Setelah menonton film, kami pun berdiskusi tentang spiritualitas Ignasian yang dipandu Fr. Aryo (Menulis gelar setelah penulis kaget dan baru tau bahwa beliau seorang frater–canda, Ter. Diskusi ini sangat menarik dan membuat saya belajar bahwa Spiritualitas Ignasian adalah FGIAT (Finding God in All Things)). Penemuan tersebut dilatih dengan ladoda, examen, meditasi dan kontemplasi, serta journaling.
Acara dilanjutkan dengan pembagian circle yang akan menjadi teman seperjalanan kami selama MAGIS satu tahun ke depan. Aku bergabung dengan Circle 3 dengan animatornya adalah Ririn dan Domi bersama Kak Ajeng sebagai pendamping. Di circle 3 ada aku, Mitzi, Devi, Tina, dan Gee. Lalu kami mulai saling sharing, yang dimulai dengan putaran pertanyaan:
- Apa hal yang kamu harapkan dengan menjalani formasi di MAGIS?

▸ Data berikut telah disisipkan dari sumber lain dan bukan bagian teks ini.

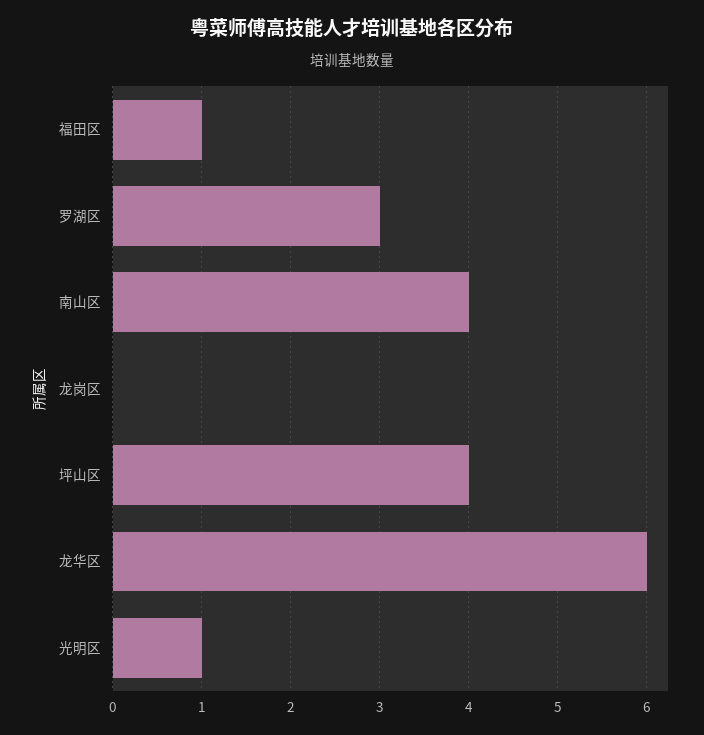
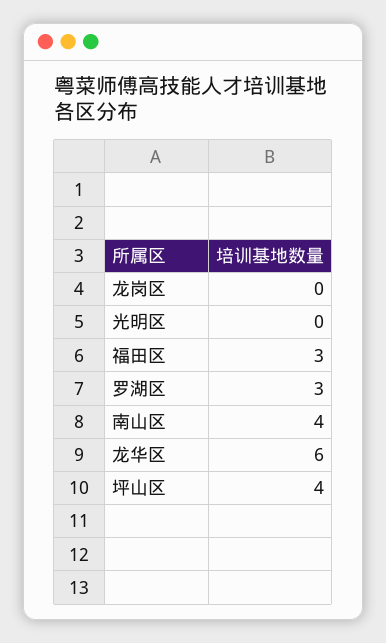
  {
-   "福田区": 1,
+   "福田区": 3,
    "罗湖区": 3,
    "南山区": 4,
    "龙岗区": 0,
    "坪山区": 4,
    "龙华区": 6,
-   "光明区": 1
+   "光明区": 0
  }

- Apa yang menjadi kekhawatiran dalam menjalani formasi MAGIS nantinya?
Setelah itu, acara pun ditutup dengan persembahan video singkat dari Humas MAGIS serta doa bagi teman-teman yang berulang tahun di bulan September-Oktober (Happy Birthday!!).
Truk yang hendak mengangkut kami sudah siap di depan pendopo. Kami masih sibuk mengabadikan momen dengan selfie dan wefie ria. Lebih sibuk lagi saling follow akun media sosial masing-masing.
Selepas berfoto ria, kami pun pulang. Perjalanan semakin menyenangkan karena kami pun sudah lebih kenal satu sama lain. Harapannya agar selama satu tahun ke depan kami dapat menjadi teman seperjalanan yang saling bertumbuh di dalam Tuhan. Amin.
“Jika ingin berjalan cepat, berjalanlah sendiri. Jika ingin berjalan jauh, berjalanlah bersama-sama”. – NN.
Gysella Catherine
Bisa dipanggil dua-duanya, tapi akrab disapa Gysel. Senang bermain dan belajar. Aktif bekerja sebagai guru dan di kegiatan teater musikal dan dance. Gemar menulis, berpuisi, mendengarkan musik, dan nonton Netflix. Bucin sama J-Hope BTS. Sedang mendalami ilmu FGIAT –Finding God in All Things-. #BeMoreBeMagis.